Augmented reality will make superheros of us all. A preview of what you can expect for ISMAR2010 from Magic Vision Lab.
Sandor, C., Cunningham, A., Dey, A., and Mattila, V.
An Augmented Reality X-Ray System based on Visual Saliency
To appear in: Proceedings of IEEE International Symposium on Mixed and Augmented Reality, Seoul, Korea, October, 2010.
In the past, several systems have been presented that enable users to view occluded points of interest using Augmented Reality X-ray visualizations. It is challenging to design a visualization that provides correct occlusions between occluder and occluded objects while maximizing legibility. We have previously published an Augmented Reality X-ray visualization that renders edges of the occluder region over the occluded region to facilitate correct occlusions while providing foreground context. While this approach is simple and works in a wide range of situations, it provides only minimal context of the occluder object.

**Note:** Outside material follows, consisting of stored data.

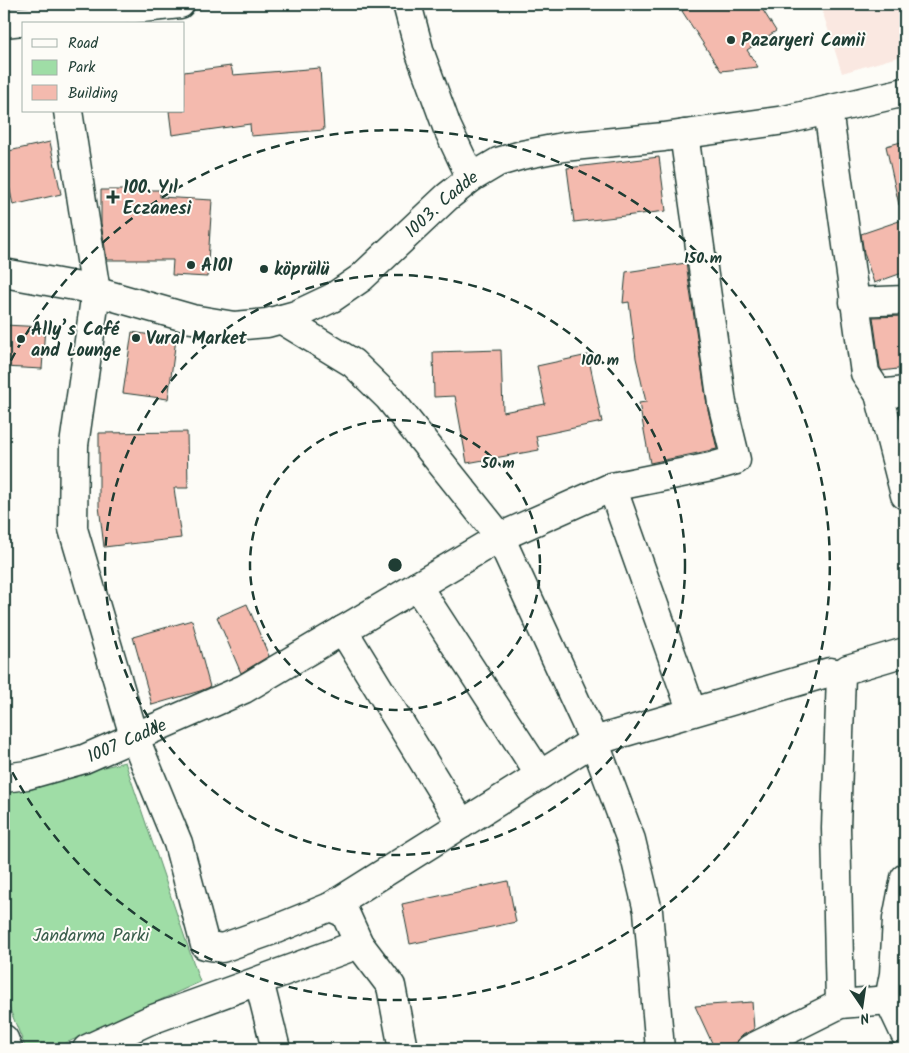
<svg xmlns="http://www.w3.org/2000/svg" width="909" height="1053" viewBox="0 0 909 1053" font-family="Kalam,sans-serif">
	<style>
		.built { fill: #fae8e1 }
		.green { fill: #9fdda6; stroke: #5f8d6d }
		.building { fill: #f4baae; stroke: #1f3d34 }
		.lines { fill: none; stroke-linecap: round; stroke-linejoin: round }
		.minor-casing { stroke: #1f3d34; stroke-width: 31 }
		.major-casing { stroke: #1f3d34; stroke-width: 31 }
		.minor { stroke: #fdfcf7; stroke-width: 28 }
		.major { stroke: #fdfcf7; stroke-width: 28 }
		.ring { fill: none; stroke: #1f3d34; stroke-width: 2.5; stroke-dasharray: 9 6 }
		.poi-dot { fill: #1f3d34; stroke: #fdfcf7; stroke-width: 2 }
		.labels { text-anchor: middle; stroke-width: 4; stroke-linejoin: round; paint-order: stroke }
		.poi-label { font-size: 18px; font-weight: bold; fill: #1f3d34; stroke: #fdfcf7; text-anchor: start }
		.street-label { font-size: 18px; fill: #1f3d34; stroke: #fdfcf7 }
		.park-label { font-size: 18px; fill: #395d4b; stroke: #fdfcf7 }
		.centre { fill: #1f3d34; stroke: #fdfcf7; stroke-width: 2.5 }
		.ring-label { font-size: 15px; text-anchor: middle; font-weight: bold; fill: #1f3d34; stroke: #fdfcf7; stroke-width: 4; stroke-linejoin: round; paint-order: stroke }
	</style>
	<rect width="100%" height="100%" fill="#fdfcf7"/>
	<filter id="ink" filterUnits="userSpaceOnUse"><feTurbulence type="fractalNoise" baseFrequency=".02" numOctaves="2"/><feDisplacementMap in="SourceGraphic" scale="10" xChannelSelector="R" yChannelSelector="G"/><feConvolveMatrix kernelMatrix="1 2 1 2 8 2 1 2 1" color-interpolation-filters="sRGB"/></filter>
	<g filter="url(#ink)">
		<path class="built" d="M820,4h85v51l-63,18z"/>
		<path class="green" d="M125,762l75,220 -147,67h-27l-22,-54v-204z"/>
		<path class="building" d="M693,4h66l17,27 -29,19 11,17 -37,4 -39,-60z
			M231,66l2,9 87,-7 4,62 -73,6 -1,-12 -78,11 -3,-24h15v-39z
			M905,141v63l-6,1 -13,-59z
			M50,142l11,52 -48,11 -9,-44v-9z
			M659,157l7,54 -92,11 -7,-54z
			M101,190h59v7l52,3 -5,77 -35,-2 1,-15h-66l-6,-37z
			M905,219v53l-31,11 -10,-30 -3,-19z
			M686,263l21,142 10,44 -67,14 -11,-60 7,-1 -10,-44 -7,-56 -6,1 3,-31z
			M905,316v52l-23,3 -2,-4 -7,-50z
			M4,325l41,2 -3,42 -38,-2z
			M132,332l44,7 -8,60 -45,-6z
			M501,350l2,62 42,-8 -8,-38 51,-11 14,67 -66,14 3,14 -72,13 -12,-67 -21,1 -1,-45z
			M187,432l1,56h-14l7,50 -77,9 -5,-41v-73z
			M247,604l22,52 -28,17 -24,-56z
			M192,620l18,67 -10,4 -48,14 -19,-68z
			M508,881l8,41 -106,22 -8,-40z
			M752,1002l2,27 -11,6 -7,8 -23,2 -18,-39z"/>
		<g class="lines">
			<defs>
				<g id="minor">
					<path d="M407,4l13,49 27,74 24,51"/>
					<path d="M4,23l176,-19"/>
					<path d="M828,110l37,263 14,21 26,101"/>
					<path d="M68,111l28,181 -22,153 -1,84 61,207 44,107 27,102 17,3 54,-19 54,-22 15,6 14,31 32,42 12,63"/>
					<path d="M854,302l51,-2"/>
					<path d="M281,319l72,44 36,35 111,139 94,204 37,99 17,71 12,138"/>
					<path d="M879,394l26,-3"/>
					<path d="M612,487l80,225"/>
					<path d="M417,586l123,189"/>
					<path d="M343,630l119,194"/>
					<path id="s1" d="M4,778l23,-3 57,-16 160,-70 256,-152 112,-50 99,-20 25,-7 -14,-57 -38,-269"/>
					<path d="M905,878l-8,41 -3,55 -5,26 16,34"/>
					<path d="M330,907l264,-166 236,-69 11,2"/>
					<path d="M259,981l17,68"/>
					<path d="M840,1004l-4,-176 5,-154 7,-5 57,-17"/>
					<path d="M4,1039l4,10"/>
					<path d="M87,1049l61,-28 211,-77"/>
					<path d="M750,1049l90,-45 49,-4 16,-5"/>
				</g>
				<g id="major">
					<path id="s2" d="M4,273l76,14 112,32 42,7 33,-3 29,-8 36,-17 29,-20 86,-81 24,-19 27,-16 24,-7 41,-8 101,-10 121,-17 120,-28"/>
				</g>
			</defs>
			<use href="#minor" class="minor-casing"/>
			<use href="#major" class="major-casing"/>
			<use href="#minor" class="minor"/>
			<use href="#major" class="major"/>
		</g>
	</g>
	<g class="ring">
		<circle cx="395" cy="565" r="145"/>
		<circle cx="395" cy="565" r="290"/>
		<path d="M4 374A435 435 0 1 1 4 756"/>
	</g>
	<g class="poi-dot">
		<circle cx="731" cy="40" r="5"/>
		<path d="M110.5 189.5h5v5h5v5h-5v5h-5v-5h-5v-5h5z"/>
		<circle cx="191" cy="265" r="5"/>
		<circle cx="264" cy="269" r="5"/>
		<circle cx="136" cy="338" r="5"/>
		<circle cx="21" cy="339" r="5"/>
	</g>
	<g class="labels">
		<g class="poi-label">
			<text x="741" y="46">Pazaryeri Camii</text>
			<text x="123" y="193">100. Yıl<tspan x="123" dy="21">Eczanesi</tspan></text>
			<text x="201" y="271">A101</text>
			<text x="274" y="275">köprülü</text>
			<text x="31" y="335">Ally’s Café<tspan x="31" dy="21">and Lounge</tspan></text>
			<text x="146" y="344">Vural Market</text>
		</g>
		<g class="street-label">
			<text dy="6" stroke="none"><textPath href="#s2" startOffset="484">1003. Cadde</textPath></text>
			<text dy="6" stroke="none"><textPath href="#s1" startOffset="129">1007 Cadde</textPath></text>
		</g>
		<g class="park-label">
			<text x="91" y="941">Jandarma Parki</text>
		</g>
	</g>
	<circle cx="395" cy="565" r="8" class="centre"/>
	<g class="ring-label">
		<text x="703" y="263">150 m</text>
		<text x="600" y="365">100 m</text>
		<text x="498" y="468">50 m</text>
	</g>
	<rect width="909" height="1053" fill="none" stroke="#fdfcf7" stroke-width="20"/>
	<rect x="10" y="10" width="889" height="1033" fill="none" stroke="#1f3d34" stroke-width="2" filter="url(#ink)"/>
	<rect x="22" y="22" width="162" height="90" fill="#fdfcf7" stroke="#a4b0a9"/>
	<rect x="32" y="39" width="25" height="8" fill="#fdfcf7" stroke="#a4b0a9"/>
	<text x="68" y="48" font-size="15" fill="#1f3d34">Road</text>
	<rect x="32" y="60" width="25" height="15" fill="#9fdda6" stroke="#a4b0a9"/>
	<text x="68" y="72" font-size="15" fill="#1f3d34">Park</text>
	<rect x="32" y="85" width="25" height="15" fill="#f4baae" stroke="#a4b0a9"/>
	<text x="68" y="98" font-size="15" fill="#1f3d34">Building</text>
	<g transform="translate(862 1006) rotate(167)" stroke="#fdfcf7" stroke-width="4" paint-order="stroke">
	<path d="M0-4L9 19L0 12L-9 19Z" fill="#1f3d34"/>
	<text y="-8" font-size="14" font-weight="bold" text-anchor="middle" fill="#1f3d34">N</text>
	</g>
</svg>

In this paper, we present the background, design, and implementation of our novel visualization technique that aims at providing users with richer context of the occluder object. While our previous visualization only employed one salient feature (edges) to determine which parts of the occluder to display, our novel visualization technique is an initial attempt to explore the design space of employing multiple salient features for this task. The prototype presented in this paper employs three additional salient features: hue, luminosity, and motion.
We have conducted two evaluations with human participants to investigate the benefits and limitations of our prototype compared to our previous system. The first evaluation showed that although our novel visualization provides a richer context of the occluder object, it does not impede users to select objects in the occluded area; but, it also indicated problems in our prototype. In the second evaluation, we have investigated these problems through an online survey with systematically varied occluder and occluded scenes, focussing on the qualitative aspects of our visualizations. The results were encouraging, but pointed out that our novel visualization needs a higher level of adaptiveness.